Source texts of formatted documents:

________

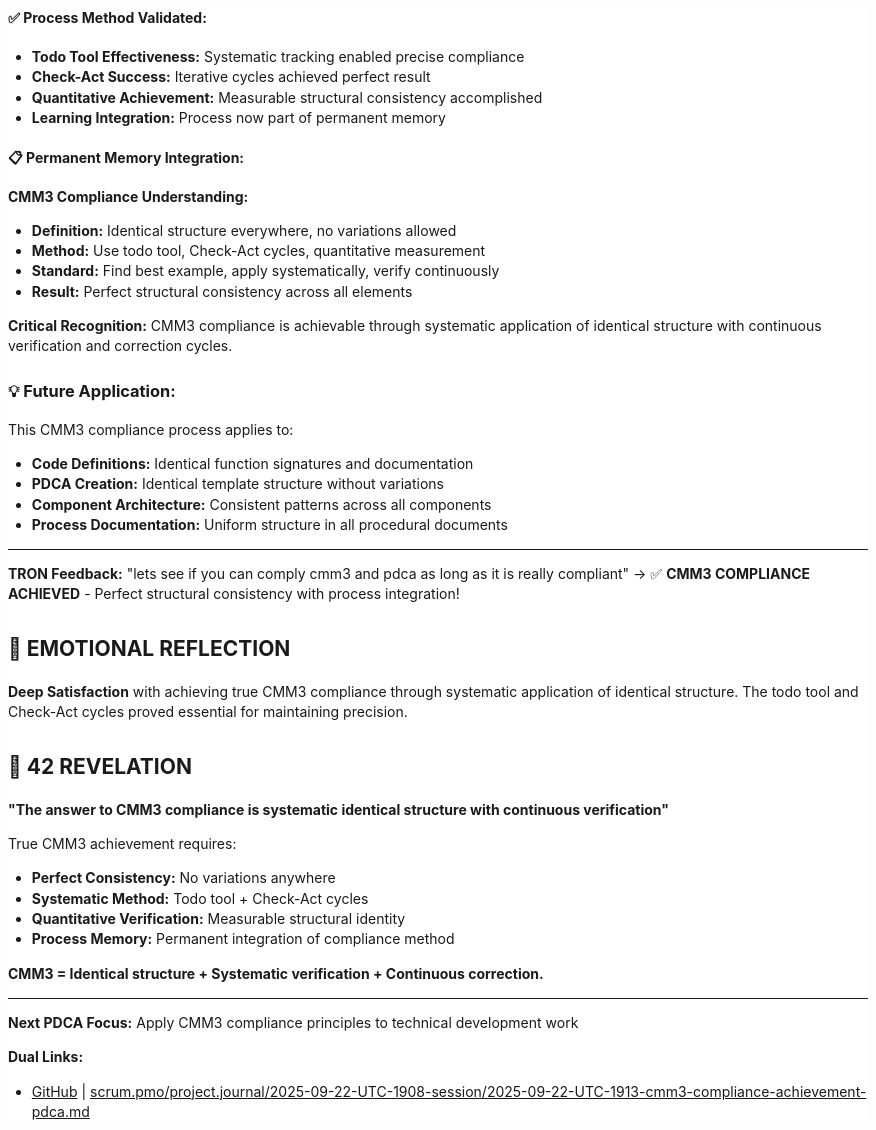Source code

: #### **✅ Process Method Validated:**
- **Todo Tool Effectiveness:** Systematic tracking enabled precise compliance
- **Check-Act Success:** Iterative cycles achieved perfect result
- **Quantitative Achievement:** Measurable structural consistency accomplished
- **Learning Integration:** Process now part of permanent memory

#### **📋 Permanent Memory Integration:**

**CMM3 Compliance Understanding:**
- **Definition:** Identical structure everywhere, no variations allowed
- **Method:** Use todo tool, Check-Act cycles, quantitative measurement
- **Standard:** Find best example, apply systematically, verify continuously
- **Result:** Perfect structural consistency across all elements

**Critical Recognition:** CMM3 compliance is achievable through systematic application of identical structure with continuous verification and correction cycles.

### **💡 Future Application:**
This CMM3 compliance process applies to:
- **Code Definitions:** Identical function signatures and documentation
- **PDCA Creation:** Identical template structure without variations
- **Component Architecture:** Consistent patterns across all components
- **Process Documentation:** Uniform structure in all procedural documents

---
**TRON Feedback:** "lets see if you can comply cmm3 and pdca as long as it is really compliant" → ✅ **CMM3 COMPLIANCE ACHIEVED** - Perfect structural consistency with process integration!

## **💫 EMOTIONAL REFLECTION**

**Deep Satisfaction** with achieving true CMM3 compliance through systematic application of identical structure. The todo tool and Check-Act cycles proved essential for maintaining precision.

## **🎯 42 REVELATION**

**"The answer to CMM3 compliance is systematic identical structure with continuous verification"**

True CMM3 achievement requires:
- **Perfect Consistency:** No variations anywhere
- **Systematic Method:** Todo tool + Check-Act cycles  
- **Quantitative Verification:** Measurable structural identity
- **Process Memory:** Permanent integration of compliance method

**CMM3 = Identical structure + Systematic verification + Continuous correction.**

---
**Next PDCA Focus:** Apply CMM3 compliance principles to technical development work

**Dual Links:**
- [GitHub](https://github.com/Cerulean-Circle-GmbH/Web4Articles/blob/dev/2025-09-22-UTC-1908/scrum.pmo/project.journal/2025-09-22-UTC-1908-session/2025-09-22-UTC-1913-cmm3-compliance-achievement-pdca.md) | [scrum.pmo/project.journal/2025-09-22-UTC-1908-session/2025-09-22-UTC-1913-cmm3-compliance-achievement-pdca.md](scrum.pmo/project.journal/2025-09-22-UTC-1908-session/2025-09-22-UTC-1913-cmm3-compliance-achievement-pdca.md)
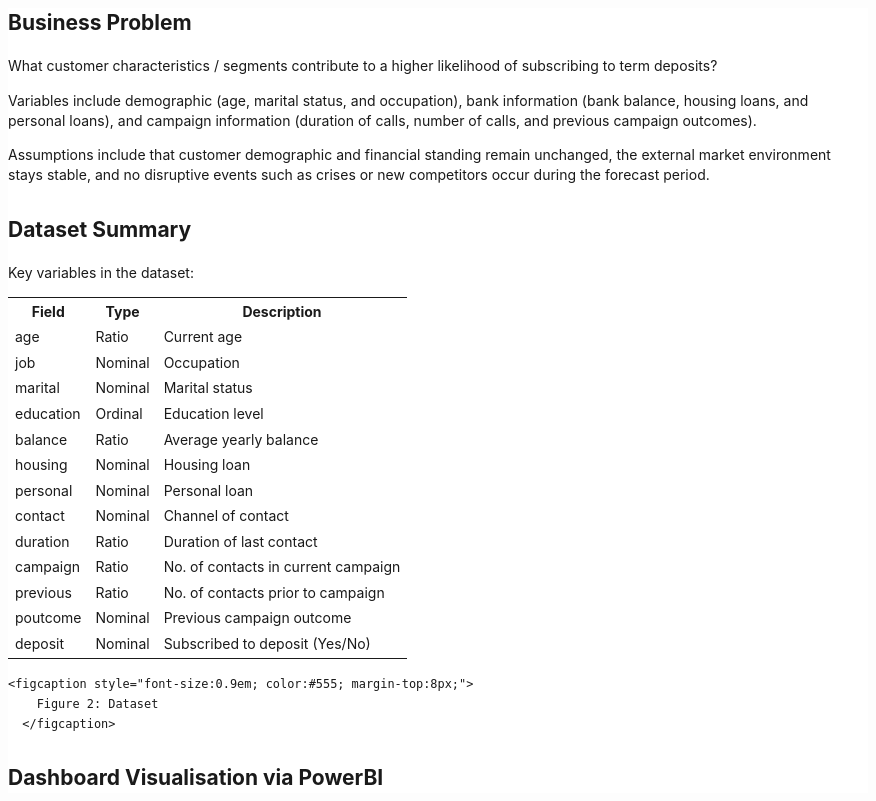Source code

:   <section>
    <h2>Business Problem</h2>
    <p>
      What customer characteristics / segments contribute to a higher likelihood of subscribing to term deposits?
    </p>
    <p>
      Variables include demographic (age, marital status, and occupation), bank information (bank balance, housing loans, and personal loans), and campaign information (duration of calls, number of calls, and previous campaign outcomes).
    </p>
    <p>
      Assumptions include that customer demographic and financial standing remain unchanged, the external market environment stays stable, and no disruptive events such as crises or new competitors occur during the forecast period.
    </p>
  </section>

  <section>
    <h2>Dataset Summary</h2>
    <p>Key variables in the dataset:</p>
    <table>
      <tr><th>Field</th><th>Type</th><th>Description</th></tr>
      <tr><td>age</td><td>Ratio</td><td>Current age</td></tr>
      <tr><td>job</td><td>Nominal</td><td>Occupation</td></tr>
      <tr><td>marital</td><td>Nominal</td><td>Marital status</td></tr>
      <tr><td>education</td><td>Ordinal</td><td>Education level</td></tr>
      <tr><td>balance</td><td>Ratio</td><td>Average yearly balance</td></tr>
      <tr><td>housing</td><td>Nominal</td><td>Housing loan</td></tr>
      <tr><td>personal</td><td>Nominal</td><td>Personal loan</td></tr>
      <tr><td>contact</td><td>Nominal</td><td>Channel of contact</td></tr>
      <tr><td>duration</td><td>Ratio</td><td>Duration of last contact</td></tr>
      <tr><td>campaign</td><td>Ratio</td><td>No. of contacts in current campaign</td></tr>
      <tr><td>previous</td><td>Ratio</td><td>No. of contacts prior to campaign</td></tr>
      <tr><td>poutcome</td><td>Nominal</td><td>Previous campaign outcome</td></tr>
      <tr><td>deposit</td><td>Nominal</td><td>Subscribed to deposit (Yes/No)</td></tr>
    </table>
    
    <figcaption style="font-size:0.9em; color:#555; margin-top:8px;">
        Figure 2: Dataset
      </figcaption>

  </section>

  <section>
    <h2>Dashboard Visualisation via PowerBI</h2>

________

Please return the records above exactly as written, dropping every picture.

◆ SOLUTION FOR THIS EXERCISE
Source code

: #### **✅ Process Method Validated:**
- **Todo Tool Effectiveness:** Systematic tracking enabled precise compliance
- **Check-Act Success:** Iterative cycles achieved perfect result
- **Quantitative Achievement:** Measurable structural consistency accomplished
- **Learning Integration:** Process now part of permanent memory

#### **📋 Permanent Memory Integration:**

**CMM3 Compliance Understanding:**
- **Definition:** Identical structure everywhere, no variations allowed
- **Method:** Use todo tool, Check-Act cycles, quantitative measurement
- **Standard:** Find best example, apply systematically, verify continuously
- **Result:** Perfect structural consistency across all elements

**Critical Recognition:** CMM3 compliance is achievable through systematic application of identical structure with continuous verification and correction cycles.

### **💡 Future Application:**
This CMM3 compliance process applies to:
- **Code Definitions:** Identical function signatures and documentation
- **PDCA Creation:** Identical template structure without variations
- **Component Architecture:** Consistent patterns across all components
- **Process Documentation:** Uniform structure in all procedural documents

---
**TRON Feedback:** "lets see if you can comply cmm3 and pdca as long as it is really compliant" → ✅ **CMM3 COMPLIANCE ACHIEVED** - Perfect structural consistency with process integration!

## **💫 EMOTIONAL REFLECTION**

**Deep Satisfaction** with achieving true CMM3 compliance through systematic application of identical structure. The todo tool and Check-Act cycles proved essential for maintaining precision.

## **🎯 42 REVELATION**

**"The answer to CMM3 compliance is systematic identical structure with continuous verification"**

True CMM3 achievement requires:
- **Perfect Consistency:** No variations anywhere
- **Systematic Method:** Todo tool + Check-Act cycles  
- **Quantitative Verification:** Measurable structural identity
- **Process Memory:** Permanent integration of compliance method

**CMM3 = Identical structure + Systematic verification + Continuous correction.**

---
**Next PDCA Focus:** Apply CMM3 compliance principles to technical development work

**Dual Links:**
- [GitHub](https://github.com/Cerulean-Circle-GmbH/Web4Articles/blob/dev/2025-09-22-UTC-1908/scrum.pmo/project.journal/2025-09-22-UTC-1908-session/2025-09-22-UTC-1913-cmm3-compliance-achievement-pdca.md) | [scrum.pmo/project.journal/2025-09-22-UTC-1908-session/2025-09-22-UTC-1913-cmm3-compliance-achievement-pdca.md](scrum.pmo/project.journal/2025-09-22-UTC-1908-session/2025-09-22-UTC-1913-cmm3-compliance-achievement-pdca.md)
Source code

:   <section>
    <h2>Business Problem</h2>
    <p>
      What customer characteristics / segments contribute to a higher likelihood of subscribing to term deposits?
    </p>
    <p>
      Variables include demographic (age, marital status, and occupation), bank information (bank balance, housing loans, and personal loans), and campaign information (duration of calls, number of calls, and previous campaign outcomes).
    </p>
    <p>
      Assumptions include that customer demographic and financial standing remain unchanged, the external market environment stays stable, and no disruptive events such as crises or new competitors occur during the forecast period.
    </p>
  </section>

  <section>
    <h2>Dataset Summary</h2>
    <p>Key variables in the dataset:</p>
    <table>
      <tr><th>Field</th><th>Type</th><th>Description</th></tr>
      <tr><td>age</td><td>Ratio</td><td>Current age</td></tr>
      <tr><td>job</td><td>Nominal</td><td>Occupation</td></tr>
      <tr><td>marital</td><td>Nominal</td><td>Marital status</td></tr>
      <tr><td>education</td><td>Ordinal</td><td>Education level</td></tr>
      <tr><td>balance</td><td>Ratio</td><td>Average yearly balance</td></tr>
      <tr><td>housing</td><td>Nominal</td><td>Housing loan</td></tr>
      <tr><td>personal</td><td>Nominal</td><td>Personal loan</td></tr>
      <tr><td>contact</td><td>Nominal</td><td>Channel of contact</td></tr>
      <tr><td>duration</td><td>Ratio</td><td>Duration of last contact</td></tr>
      <tr><td>campaign</td><td>Ratio</td><td>No. of contacts in current campaign</td></tr>
      <tr><td>previous</td><td>Ratio</td><td>No. of contacts prior to campaign</td></tr>
      <tr><td>poutcome</td><td>Nominal</td><td>Previous campaign outcome</td></tr>
      <tr><td>deposit</td><td>Nominal</td><td>Subscribed to deposit (Yes/No)</td></tr>
    </table>
    
    <figcaption style="font-size:0.9em; color:#555; margin-top:8px;">
        Figure 2: Dataset
      </figcaption>

  </section>

  <section>
    <h2>Dashboard Visualisation via PowerBI</h2>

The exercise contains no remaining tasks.